They may attend all the services required of them by their local church but, if they live lives of disobedience when they leave the building, they are only deceiving themselves that God’s hand rests upon them. At least one scribe came to a realisation of the truth in that final week (Mark 12:32-33) but, whether he went one step further and applied it to his life and what he was living is impossible to say.

But the important matters of the Law were not the sacrificial system, the observance of feasts and festivals, the perfect tithing of herbs or the correct formulation of binding oaths - in short, any external righteousness based upon works of the Law. But, rather, the existence of love in a believer’s heart, both for man and for God, which found expression through their own lives.

This inversion of values, then, was what ultimately condemned the religious leaders, by insisting on the minutiae of the Law rather than the essential and fundamental dynamic principles upon which it was built.

From these two woes, Jesus will now move on to emphasise the importance of internal righteousness and why the scribes and Pharisees had fallen foul of the requirements of the very same Law to which they proclaimed they were being faithful.

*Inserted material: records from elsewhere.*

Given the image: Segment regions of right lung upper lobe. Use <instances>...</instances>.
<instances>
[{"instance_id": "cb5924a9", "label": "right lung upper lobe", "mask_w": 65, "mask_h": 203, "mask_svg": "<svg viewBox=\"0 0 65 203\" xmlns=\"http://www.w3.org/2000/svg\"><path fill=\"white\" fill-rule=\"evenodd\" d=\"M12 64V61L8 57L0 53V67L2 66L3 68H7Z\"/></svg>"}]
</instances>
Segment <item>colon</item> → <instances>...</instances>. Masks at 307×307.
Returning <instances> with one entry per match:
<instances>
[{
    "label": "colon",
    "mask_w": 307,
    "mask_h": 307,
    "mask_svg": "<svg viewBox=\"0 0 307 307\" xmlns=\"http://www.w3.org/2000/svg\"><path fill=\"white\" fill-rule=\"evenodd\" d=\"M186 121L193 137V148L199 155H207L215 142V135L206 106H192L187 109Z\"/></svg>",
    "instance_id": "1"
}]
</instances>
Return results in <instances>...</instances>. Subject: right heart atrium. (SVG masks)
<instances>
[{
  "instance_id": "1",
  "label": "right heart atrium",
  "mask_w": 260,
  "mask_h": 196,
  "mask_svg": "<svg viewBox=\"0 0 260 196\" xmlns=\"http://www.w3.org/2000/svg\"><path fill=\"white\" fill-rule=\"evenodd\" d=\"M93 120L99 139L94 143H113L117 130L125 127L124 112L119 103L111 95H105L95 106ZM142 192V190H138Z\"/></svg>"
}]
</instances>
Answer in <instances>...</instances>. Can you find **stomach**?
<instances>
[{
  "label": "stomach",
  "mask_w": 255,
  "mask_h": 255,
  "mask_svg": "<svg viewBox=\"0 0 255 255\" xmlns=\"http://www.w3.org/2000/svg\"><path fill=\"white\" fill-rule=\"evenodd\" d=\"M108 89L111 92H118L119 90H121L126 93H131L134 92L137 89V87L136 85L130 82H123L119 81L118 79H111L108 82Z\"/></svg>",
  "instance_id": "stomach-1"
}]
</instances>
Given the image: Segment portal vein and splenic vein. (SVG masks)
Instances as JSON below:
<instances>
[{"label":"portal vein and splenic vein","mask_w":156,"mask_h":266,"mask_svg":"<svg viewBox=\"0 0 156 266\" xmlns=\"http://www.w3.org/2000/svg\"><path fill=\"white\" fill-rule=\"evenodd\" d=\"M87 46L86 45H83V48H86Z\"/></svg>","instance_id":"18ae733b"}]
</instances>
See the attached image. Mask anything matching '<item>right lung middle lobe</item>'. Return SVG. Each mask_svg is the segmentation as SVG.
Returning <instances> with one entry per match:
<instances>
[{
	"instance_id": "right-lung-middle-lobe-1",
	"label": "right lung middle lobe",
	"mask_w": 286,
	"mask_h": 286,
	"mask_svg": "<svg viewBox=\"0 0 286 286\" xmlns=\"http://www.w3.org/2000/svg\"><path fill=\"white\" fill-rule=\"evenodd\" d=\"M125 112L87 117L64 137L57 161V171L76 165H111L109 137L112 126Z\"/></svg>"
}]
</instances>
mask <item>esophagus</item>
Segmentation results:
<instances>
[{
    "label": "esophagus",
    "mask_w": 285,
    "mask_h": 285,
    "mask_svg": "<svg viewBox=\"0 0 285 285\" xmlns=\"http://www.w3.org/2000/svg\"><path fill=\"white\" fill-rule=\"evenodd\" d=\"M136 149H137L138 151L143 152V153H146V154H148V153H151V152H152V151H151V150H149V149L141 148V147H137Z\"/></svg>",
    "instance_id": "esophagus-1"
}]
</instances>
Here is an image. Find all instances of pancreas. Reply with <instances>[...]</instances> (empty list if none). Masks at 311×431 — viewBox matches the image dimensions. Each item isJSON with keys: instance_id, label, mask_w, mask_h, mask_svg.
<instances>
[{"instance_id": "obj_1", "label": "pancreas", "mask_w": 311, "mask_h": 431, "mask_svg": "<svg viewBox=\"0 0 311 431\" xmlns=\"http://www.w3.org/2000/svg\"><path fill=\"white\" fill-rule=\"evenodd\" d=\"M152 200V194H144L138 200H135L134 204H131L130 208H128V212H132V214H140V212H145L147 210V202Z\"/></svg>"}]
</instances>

Third two woes - inner cleanliness
Mtw 23:25-28

Having spoken about the reception of and entry into the Kingdom of Heaven in various ways (Mtw 23:13-15) and dealt with the way in which spiritual values are being reversed by the religious leaders in their emphasis of minor issues (Mtw 23:16-24), Jesus moves on to give observations concerning the state of the scribes and Pharisees’ life before God where their external show of piety is shown to be insufficient for inner and necessary cleanliness before God.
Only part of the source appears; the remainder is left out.